The Dark Side of the Enlightenment

The Dark Side of the Enlightenment is a work of literary and cultural history that suggests, through a series of topical and biographical essays, some intellectual complexities of the period of the European Enlightenment, often called the “Age of Reason”.  Our general view of the Enlightenment (as the term itself suggests) is of rapid strides in moving away from a pre-modern world view based in social custom and revealed religion toward a view governed by philosophical skepticism, rationality, scientific investigation, and increasingly pragmatic and democratic political attitudes.  In general the great thinkers of the Enlightenment abandoned or severely limited the category of the supernatural to pursue Nature itself, capaciously understood.  A list of the most prominent Enlightenment thinkers usually includes such skeptics as Denis Diderot, David Hume, and Voltaire.

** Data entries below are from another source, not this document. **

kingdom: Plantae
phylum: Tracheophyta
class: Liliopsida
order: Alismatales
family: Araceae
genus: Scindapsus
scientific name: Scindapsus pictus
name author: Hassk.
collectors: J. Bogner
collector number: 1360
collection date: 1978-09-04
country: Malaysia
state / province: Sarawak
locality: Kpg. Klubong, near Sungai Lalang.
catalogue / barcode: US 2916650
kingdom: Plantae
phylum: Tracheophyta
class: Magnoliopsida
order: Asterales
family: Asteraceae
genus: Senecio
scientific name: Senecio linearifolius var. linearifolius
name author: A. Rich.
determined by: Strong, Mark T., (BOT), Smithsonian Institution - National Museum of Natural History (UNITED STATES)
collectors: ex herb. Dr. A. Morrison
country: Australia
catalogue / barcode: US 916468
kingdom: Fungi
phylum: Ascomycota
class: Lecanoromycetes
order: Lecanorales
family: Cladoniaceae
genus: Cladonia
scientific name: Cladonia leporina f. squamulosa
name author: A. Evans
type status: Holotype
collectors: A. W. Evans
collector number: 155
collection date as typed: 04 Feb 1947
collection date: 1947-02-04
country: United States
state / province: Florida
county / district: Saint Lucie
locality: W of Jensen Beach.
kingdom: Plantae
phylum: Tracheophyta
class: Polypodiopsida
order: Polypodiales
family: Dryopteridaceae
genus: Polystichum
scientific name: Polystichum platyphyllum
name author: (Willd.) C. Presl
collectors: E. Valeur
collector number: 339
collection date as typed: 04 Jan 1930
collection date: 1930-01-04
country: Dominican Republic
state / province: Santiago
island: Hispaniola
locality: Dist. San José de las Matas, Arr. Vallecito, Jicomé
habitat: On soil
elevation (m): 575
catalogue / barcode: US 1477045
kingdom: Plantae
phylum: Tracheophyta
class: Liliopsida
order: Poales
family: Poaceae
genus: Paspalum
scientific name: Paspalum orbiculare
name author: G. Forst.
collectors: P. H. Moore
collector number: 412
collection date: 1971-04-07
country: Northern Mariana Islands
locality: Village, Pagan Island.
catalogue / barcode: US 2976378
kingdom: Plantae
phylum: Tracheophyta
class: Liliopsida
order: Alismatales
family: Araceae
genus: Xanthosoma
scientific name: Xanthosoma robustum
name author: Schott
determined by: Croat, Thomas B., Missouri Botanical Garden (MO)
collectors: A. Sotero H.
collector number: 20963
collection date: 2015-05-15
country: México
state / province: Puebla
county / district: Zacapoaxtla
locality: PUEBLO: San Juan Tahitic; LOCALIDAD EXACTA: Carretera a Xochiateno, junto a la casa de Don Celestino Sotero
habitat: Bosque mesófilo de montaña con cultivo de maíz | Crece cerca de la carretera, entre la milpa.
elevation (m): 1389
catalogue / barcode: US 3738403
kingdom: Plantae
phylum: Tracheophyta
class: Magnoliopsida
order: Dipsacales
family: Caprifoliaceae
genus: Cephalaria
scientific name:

However, the “spiritual” and “supernatural” aspirations of traditional Christianity were not as easily dispensed with as were its religious forms, dogmas, and even institutions.  There was accordingly during this period a near mania for occultism, often fostered by the very institutions (especially Free Masonry) rightly credited with the spread of Enlightenment ideas.  Specific occult interests include magic, cabala, and alchemy.  Two chapters of the book deal with the troubling persistence of miraculous healing in the seventeenth and eighteenth centuries.  Other chapters find in the biographies of “Count” Cagliostro (half conman, half social reformer) and Julie de Krüdener (best-selling sentimental novelist and ecstatic Piestist preacher) complicating aspects of “Enlightenment” thought.  The book shows that the Enlightenment had its distinctly darker side.